If a big mobile operator was to offer a pico cell solution, they generally have a major problem as they don't want the pico cell to interfere with their existing network. Operators use what's known as a seven cell repeat patern. Each cell has six sectors (the six aerials that can be seen on a cell site). Cells and sectors can't use adjacent frequencies or they'll interfere. The seven cell repeat pattern ensures that frequencies can be re-used without interfering, but in the next seven cell pattern. O2 now has a very efficient way of dropping new cells into places, using new frequencies which are guaranteed not to interfere with O2's existing network - or any other major operator's. It does have to mind other GSM "pico operators", but as the power output is small, even this can be easily mitigated. It has a choice of 15 frequencies, so even if another "pico-operator" is nearby, they can both choose different (non-adjacent) ones.

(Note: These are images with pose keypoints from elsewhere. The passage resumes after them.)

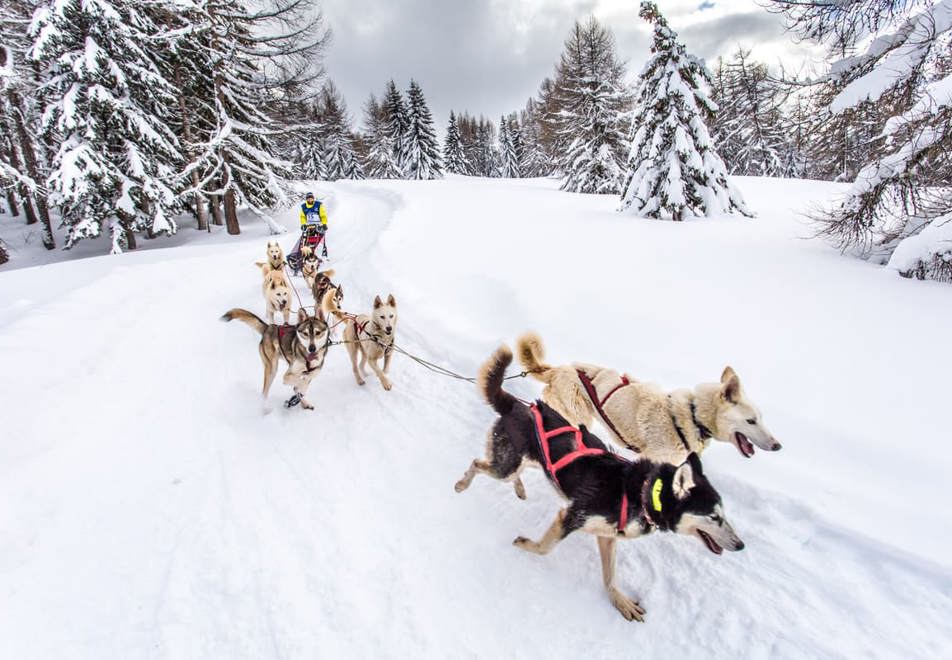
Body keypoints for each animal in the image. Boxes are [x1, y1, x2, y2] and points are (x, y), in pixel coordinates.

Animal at [454, 346, 744, 624]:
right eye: (714, 516)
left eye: (724, 514)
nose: (741, 545)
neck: (642, 492)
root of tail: (517, 405)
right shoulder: (570, 517)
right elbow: (545, 548)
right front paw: (525, 545)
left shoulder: (607, 536)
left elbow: (610, 576)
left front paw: (620, 601)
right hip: (506, 465)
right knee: (478, 464)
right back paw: (462, 484)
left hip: (529, 462)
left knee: (511, 471)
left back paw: (520, 489)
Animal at [520, 336, 780, 464]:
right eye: (751, 421)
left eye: (761, 418)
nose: (778, 446)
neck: (692, 416)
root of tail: (558, 370)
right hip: (574, 415)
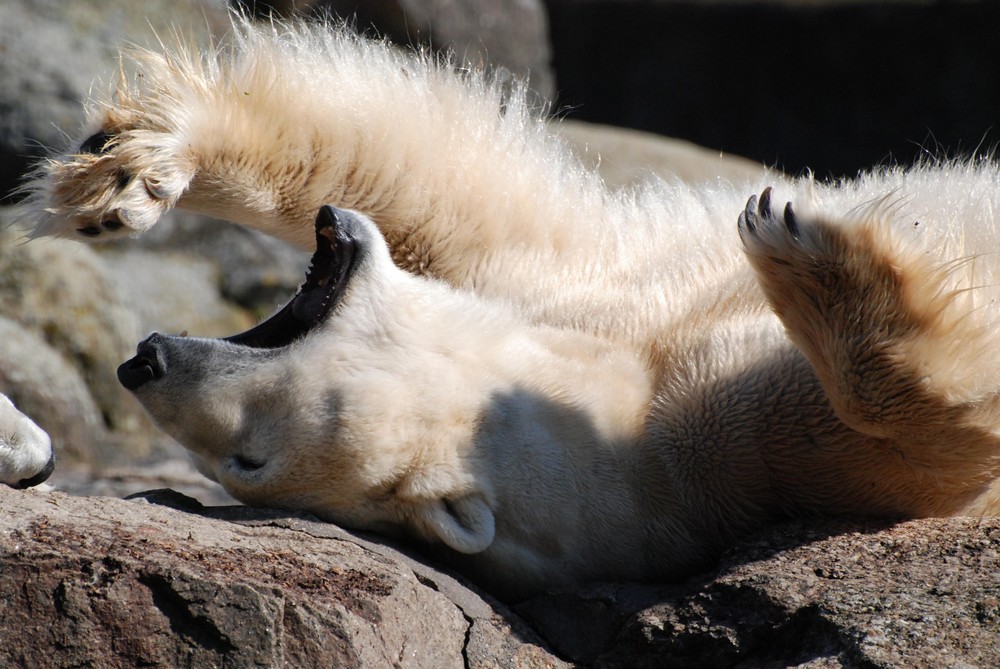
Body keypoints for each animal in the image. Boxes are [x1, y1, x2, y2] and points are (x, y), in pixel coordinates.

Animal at [17, 19, 1000, 596]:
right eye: (245, 460)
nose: (144, 360)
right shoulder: (702, 440)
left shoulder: (598, 329)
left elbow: (437, 189)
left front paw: (131, 170)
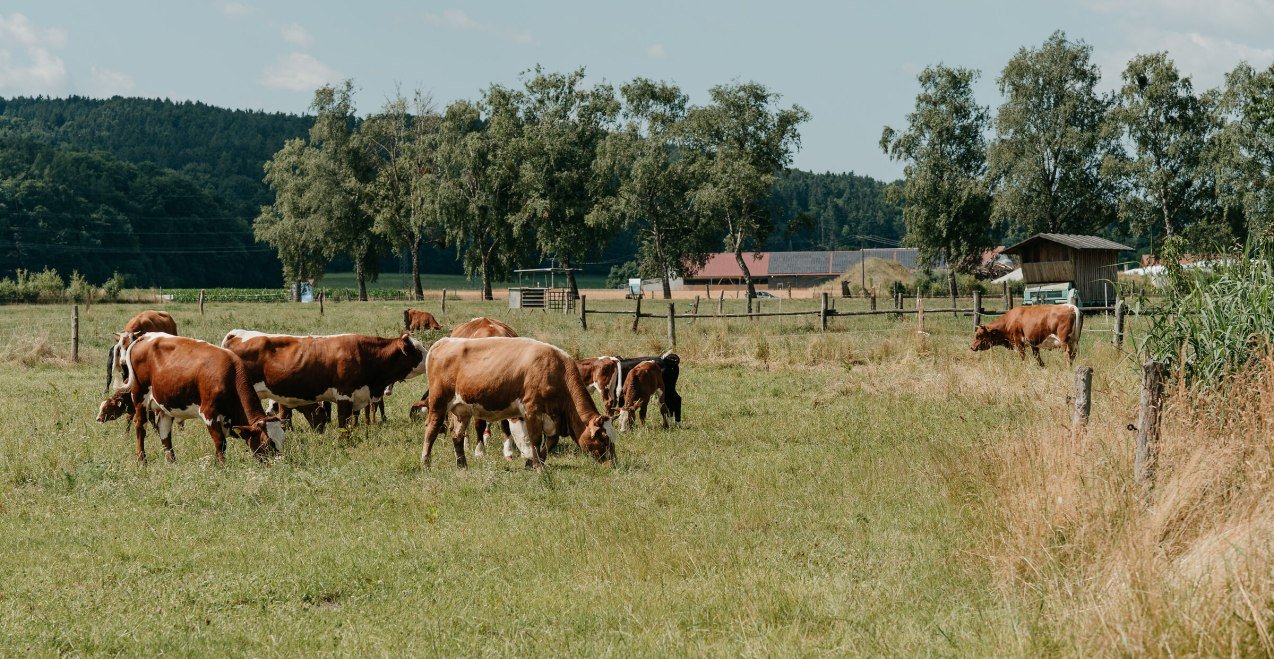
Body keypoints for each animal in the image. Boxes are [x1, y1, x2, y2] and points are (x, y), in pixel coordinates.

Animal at [104, 332, 282, 464]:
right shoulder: (209, 413)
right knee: (140, 427)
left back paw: (172, 462)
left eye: (283, 439)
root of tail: (145, 336)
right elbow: (220, 442)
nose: (279, 464)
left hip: (164, 404)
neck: (230, 374)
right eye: (268, 443)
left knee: (164, 432)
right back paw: (142, 461)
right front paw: (223, 465)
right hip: (139, 397)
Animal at [418, 337, 616, 470]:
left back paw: (462, 465)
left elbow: (551, 441)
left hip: (462, 409)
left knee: (457, 435)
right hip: (438, 403)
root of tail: (444, 341)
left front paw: (535, 462)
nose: (613, 465)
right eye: (603, 438)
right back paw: (426, 463)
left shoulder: (553, 417)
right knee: (431, 430)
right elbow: (536, 439)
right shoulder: (532, 410)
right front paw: (538, 466)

Where O2 really gains is in the in-building/home use. One of the major costs of providing a GSM network is getting the calls back from the cell. By utilising a pico cell and a broadband connection, O2 has reduced this to practically zero, so it can offer cheaper calls just on that reduction. O2 does need to convert the calls to VoIP (voice over IP) and that increases the bandwidth required (GSM encoding uses 13Kb/s, by the time that is packetised and put in an IP packet it may well be 26Kb/s, but that easily fits into a broadband connection).
O2 happened to have bought a broadband provider (Bethere), so it's not just a marriage of convenience, it actually gives it a very strong proposition in the marketplace.he big question is how cheaply it can make a suitable BTS solution for comsumption in the open market. O2 is saying it can produce a combined cell/ADSL router for under $100 (around £60) which is around what a normal Wi-Fi ADSL router costs.
If it can pull it off, it has the broadband service and can offer local GSM connectivity using normal handsets without the problems that other services like BT Fusion suffer (specialised handsets with poor features, battery life etc). It, of course, could also offer data services like GPRS (general packet radio service) or even EDGE (Enhanced Data Rates for GSM Evolution - which came first the acronym or discription?) and use them for localised data hotspots much like there are for Wi-Fi, but using nothing more than a GSM phone connected to a laptop. Though O2 has a headstart, it will be interesting to see what innovative services the other guard band operators will bring to the game and who will survive in the long term.